[[ PAGE TEXT open ]]

Closed raymondschouten closed 3 years ago

raymondschouten commented 3 years ago

I'm using this library in an Symfony application, and I noticed that my application doesn't run at all anymore after upgrading to Symfony 5.0. After debugging I found out that the culprit is the files/errors.php file that "just" replaces the PHP error handler that converts everything (notices, warnings, deprecations, etc.) to ErrorException's, which are fatal errors.

This file is automatically loaded by the Composer autoloader in the composer.json:

  "autoload": {
    "files": [
      "files/constants.php",
      "files/funcs.php",
      "files/errors.php" <---
    ],
    "psr-4": {
      "DCarbone\\PHPFHIR\\": "src/"
    }
  },

One does not expect that his application behavior (silently) is changed by just adding a Composer dependency!

dcarbone commented 3 years ago

Hmm, what was the actual issue you encountered with Symfony 5? This code has been in there for quite some time; does symfony 5 specify its own php error -> exception handler that overrides this?

raymondschouten commented 3 years ago

No, it relies on the default behavior of PHP for enabling the Zend assertions for debugging:

@ini_set('zend.assertions', 1);

Whenever the php.ini has this value configured with -1 (which is usually the default) it means that the zend.assertions cannot be enabled at runtime which emits a warning. Symfony decided to ignore the warning, as it doesn't really matter if it cannot be enabled.

[[ PAGE TEXT closed ]]

Continue the issue thread about the Composer-loaded errors.php file, starting right after its final sentence. The items come from a separate source and have no connection to the issue thread.

[[ EXTRACTED INFORMATION open ]]

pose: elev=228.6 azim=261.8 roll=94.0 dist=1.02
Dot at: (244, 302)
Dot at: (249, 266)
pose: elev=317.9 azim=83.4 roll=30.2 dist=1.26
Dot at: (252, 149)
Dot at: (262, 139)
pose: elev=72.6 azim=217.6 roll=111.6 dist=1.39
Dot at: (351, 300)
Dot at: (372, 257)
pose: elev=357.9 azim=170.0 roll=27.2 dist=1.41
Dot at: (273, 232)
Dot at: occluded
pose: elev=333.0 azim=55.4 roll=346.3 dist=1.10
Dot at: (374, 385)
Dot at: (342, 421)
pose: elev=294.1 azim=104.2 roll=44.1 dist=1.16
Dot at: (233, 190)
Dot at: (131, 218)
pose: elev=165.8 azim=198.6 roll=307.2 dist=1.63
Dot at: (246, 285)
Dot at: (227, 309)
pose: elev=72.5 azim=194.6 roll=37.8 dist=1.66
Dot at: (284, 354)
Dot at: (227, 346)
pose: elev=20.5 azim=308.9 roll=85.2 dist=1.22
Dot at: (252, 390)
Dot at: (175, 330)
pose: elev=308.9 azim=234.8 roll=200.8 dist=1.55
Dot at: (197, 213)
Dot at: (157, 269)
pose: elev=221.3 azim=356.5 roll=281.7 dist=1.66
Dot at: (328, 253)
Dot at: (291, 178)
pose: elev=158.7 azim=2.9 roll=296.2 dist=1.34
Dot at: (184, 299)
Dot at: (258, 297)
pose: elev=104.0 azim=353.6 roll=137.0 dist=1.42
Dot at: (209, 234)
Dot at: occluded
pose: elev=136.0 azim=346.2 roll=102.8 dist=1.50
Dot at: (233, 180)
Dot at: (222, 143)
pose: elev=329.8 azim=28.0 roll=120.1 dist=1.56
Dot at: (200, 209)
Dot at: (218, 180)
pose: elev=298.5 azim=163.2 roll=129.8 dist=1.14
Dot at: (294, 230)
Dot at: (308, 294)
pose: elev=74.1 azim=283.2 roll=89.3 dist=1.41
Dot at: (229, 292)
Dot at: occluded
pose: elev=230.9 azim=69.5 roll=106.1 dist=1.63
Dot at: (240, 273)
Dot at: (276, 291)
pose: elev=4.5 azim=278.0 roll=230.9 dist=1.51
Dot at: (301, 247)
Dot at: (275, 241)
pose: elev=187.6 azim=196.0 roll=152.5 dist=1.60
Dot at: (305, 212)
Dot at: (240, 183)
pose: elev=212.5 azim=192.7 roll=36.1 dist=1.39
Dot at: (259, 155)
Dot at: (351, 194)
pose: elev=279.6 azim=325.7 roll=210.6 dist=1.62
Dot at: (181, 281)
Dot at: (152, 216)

[[ EXTRACTED INFORMATION closed ]]

◆ **TASK ANSWER**:
But now when including the Dcarbone PHP FHIR library, the Dcarbone error handler now spits out an ErrorException instead of just a warning, which breaks the application.

I'm not saying that the way how Symfony solved this by just "silencing" the warning and ignore the outcome is the way to go, but finding out that the error handler is completely overridden globally by a vendor library just seems wrong to me. This has to be solved in another way!

And frankly I'm unable to find out why this error handler even exists. In the code base I can only find a few "catch" statements that catch \Exception specifically, and if that was the actual reason this error handler exists, then why not just checking for warnings instead?

dcarbone commented 3 years ago

if memory serves, this was added to prevent an issue presented when switching to the require_with mechanism of enforcing specific variable scoping during code generation. there are no catches for this as, within the workflow of php-fhir, these exceptions denote actual problems that must be resolved and cannot be "handled".

i agree, it could have been implemented better, but as the saying goes hindsight is 20/20.

what version are you running? i will try to get something better implemented this weekend, but if you are already in the trenches there, a PR would be welcome.

raymondschouten commented 3 years ago

I'm currently using the latest version available, and I'm unfortunately not understanding the require_with part you are describing to be able to come up with a PR...

dcarbone commented 3 years ago

its primary purpose is to enforce a smaller scope for variables defined during component template inclusion. by and large, its a wrapper around the built-in require.

dcarbone commented 3 years ago

@raymondschouten sorry, did not mean to close this.

I have created v2.0.7 with a small change where the error handler is only overridden during generation. Could you please test v2.0.7 and see if this resolves your symfony 5 compatibility issue?

raymondschouten commented 3 years ago

Thank you very much for you very quick response to my issue, your fix is simple and clean and works like a charm. Keep up the great work!